All lines containing the string "less" must be copied from the entries.

----

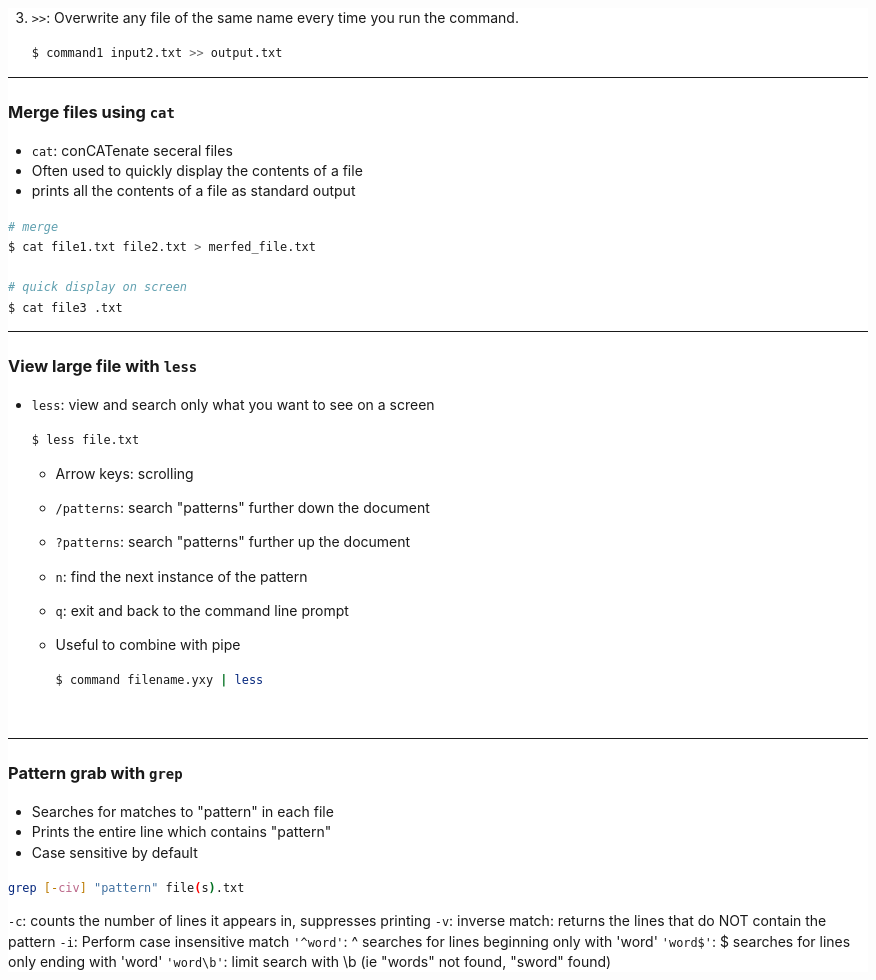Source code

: 3. `>>`: Overwrite any file of the same name every time you run the command.

   ```bash
   $ command1 input2.txt >> output.txt
   ```

* * *

### Merge files using `cat`

- `cat`: conCATenate seceral files
- Often used to quickly display the contents of a file
- prints all the contents of a file as standard output

```bash
# merge
$ cat file1.txt file2.txt > merfed_file.txt

# quick display on screen
$ cat file3 .txt
```

* * *

### View large file with `less`

- `less`: view and search only what you want to see on a screen

  ```bash
  $ less file.txt
  ```

  - Arrow keys: scrolling
  - `/patterns`: search "patterns" further down the document
  - `?patterns`: search "patterns" further up the document
  - `n`: find the next instance of the pattern
  - `q`: exit and back to the command line prompt
  - Useful to combine with pipe

    ```bash
    $ command filename.yxy | less
    ```

<br>

* * *

### Pattern grab with `grep`

- Searches for matches to "pattern" in each file
- Prints the entire line which contains "pattern"
- Case sensitive by default

```bash
grep [-civ] "pattern" file(s).txt
```

`-c`: counts the number of lines it appears in, suppresses printing
`-v`: inverse match: returns the lines that do NOT contain the pattern
`-i`: Perform case insensitive match
`'^word'`: ^ searches for lines beginning only with 'word'
`'word$'`: $ searches for lines only ending with 'word'
`'word\b'`: limit search with \\b (ie "words" not found, "sword" found)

----

Solved problem:
### View large file with `less`
- `less`: view and search only what you want to see on a screen
  $ less file.txt
    $ command filename.yxy | less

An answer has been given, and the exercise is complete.